Given data:
# # # # # # #

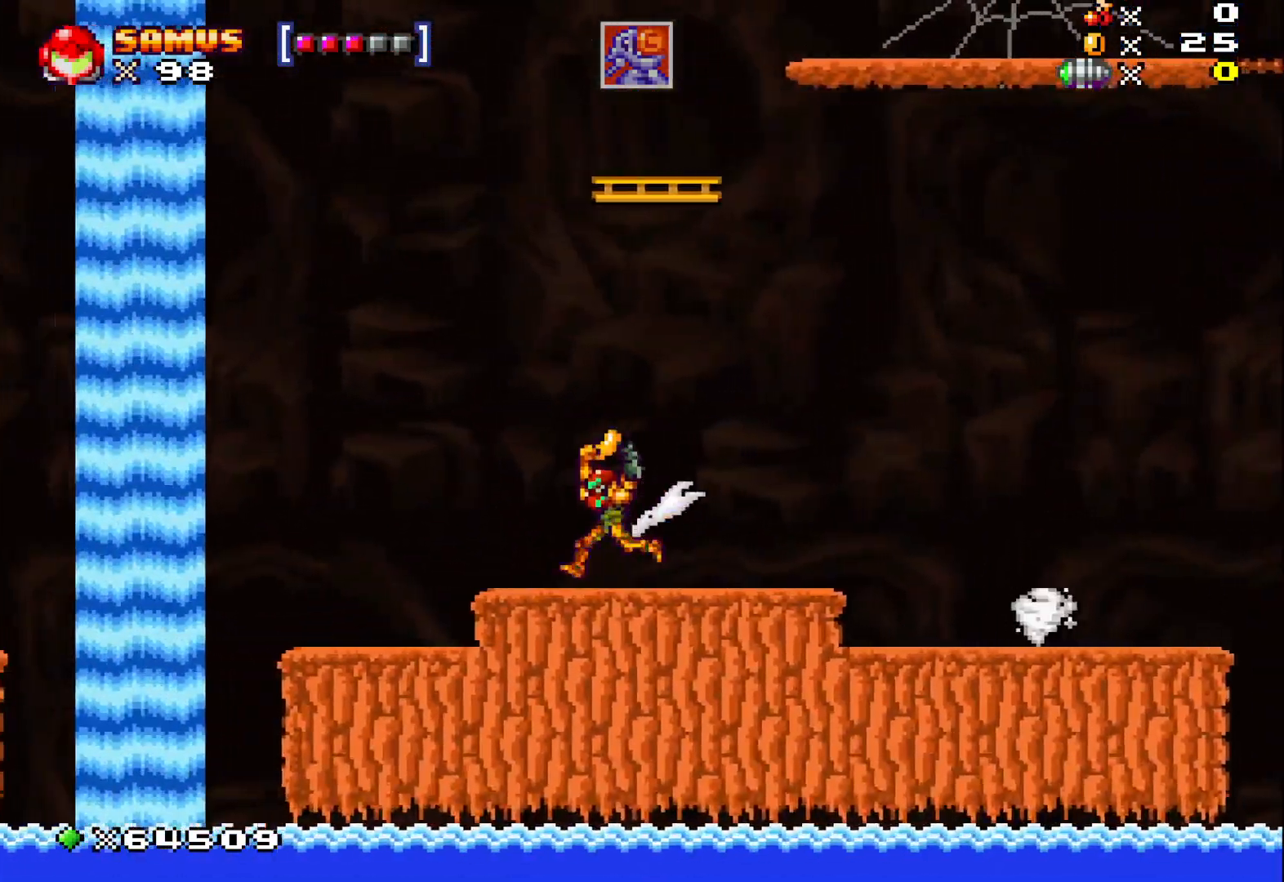
{"buttons": ["X"], "left_stick": "left", "events": []}
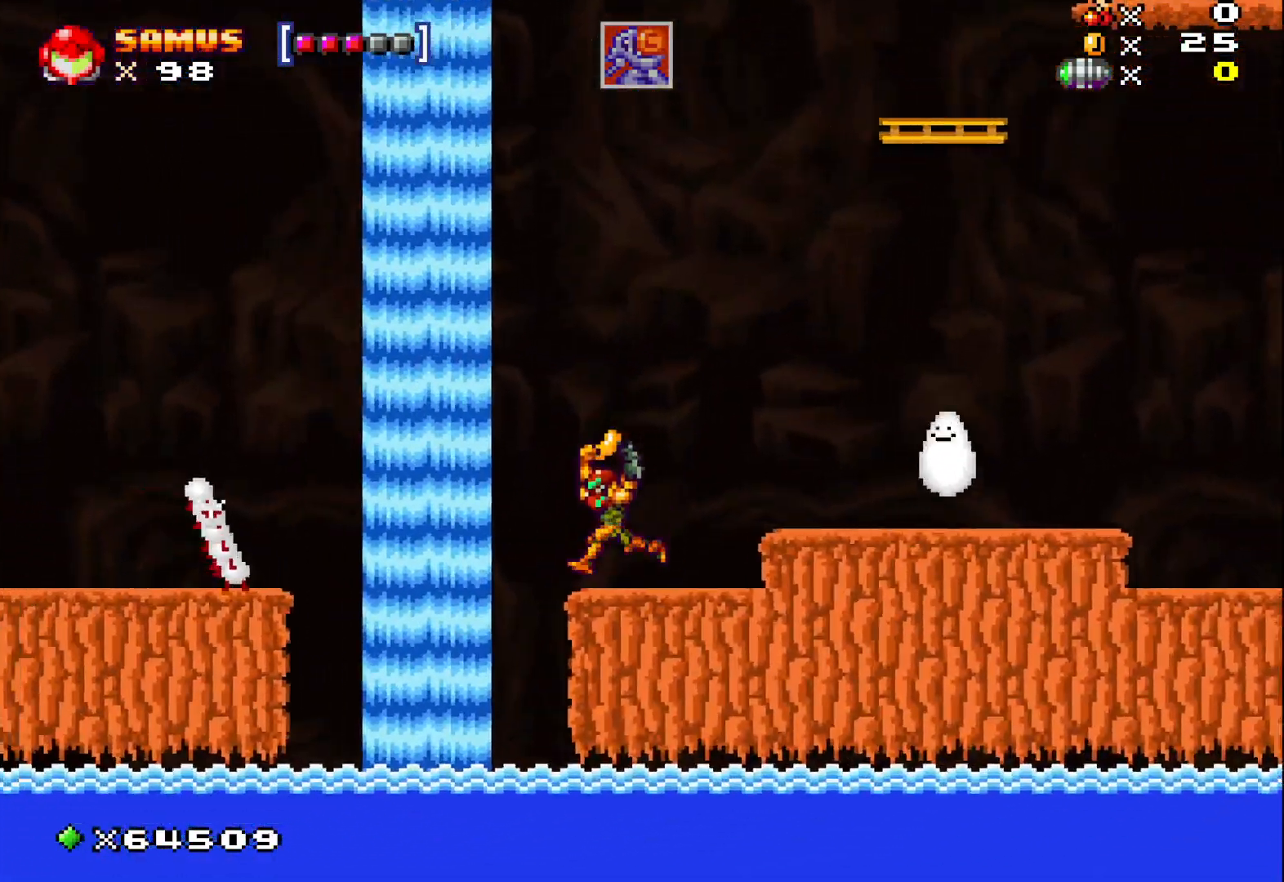
{"buttons": ["X"], "left_stick": "center", "events": [[100, "A", "down"], [467, "A", "up"], [483, "left_stick", "center"]]}
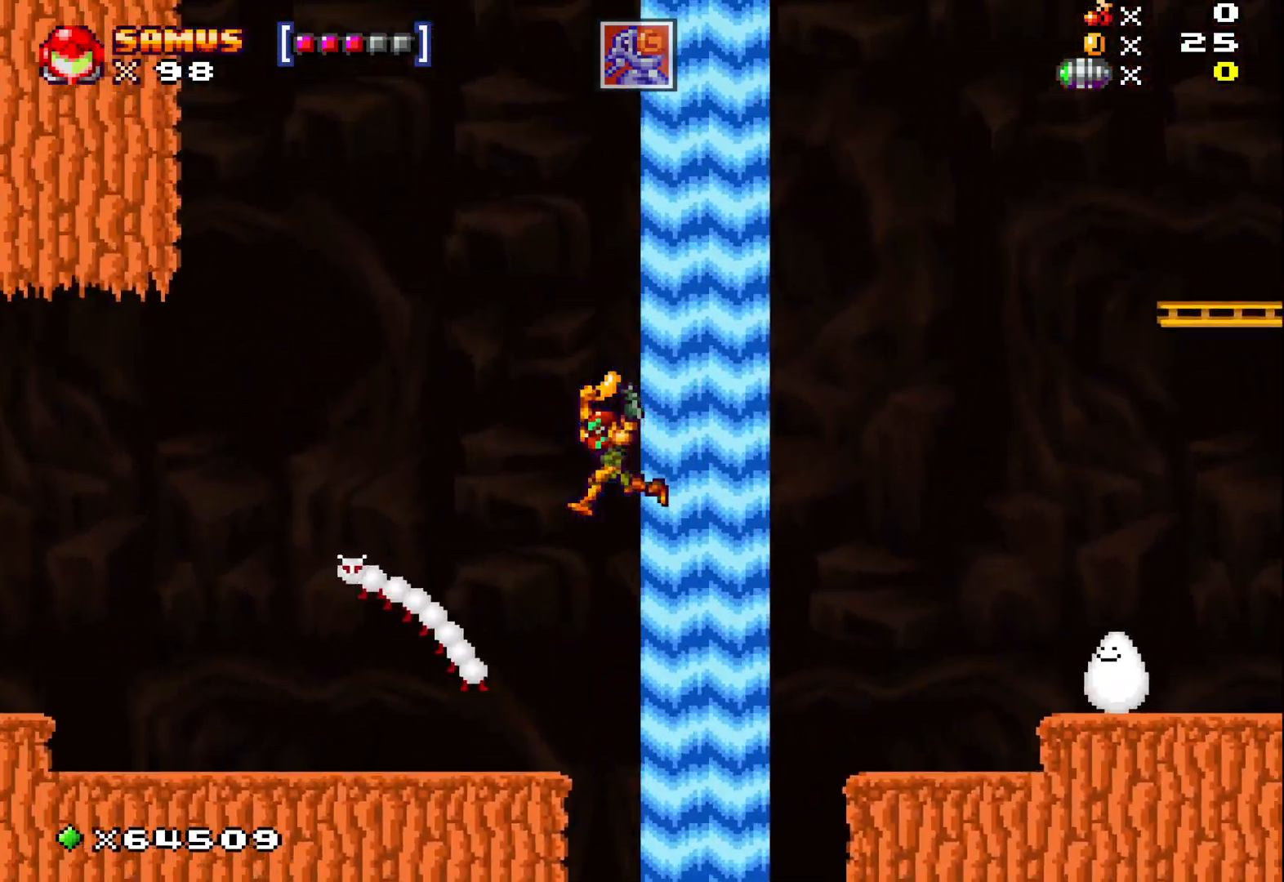
{"buttons": ["X"], "left_stick": "up-left", "events": [[133, "left_stick", "left"], [267, "left_stick", "center"], [400, "left_stick", "up-left"]]}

# # # # # # #

Reproduce the full material exactly, excluding the pictures.

{"buttons": ["X"], "left_stick": "left", "events": []}
{"buttons": ["X"], "left_stick": "center", "events": [[100, "A", "down"], [467, "A", "up"], [483, "left_stick", "center"]]}
{"buttons": ["X"], "left_stick": "up-left", "events": [[133, "left_stick", "left"], [267, "left_stick", "center"], [400, "left_stick", "up-left"]]}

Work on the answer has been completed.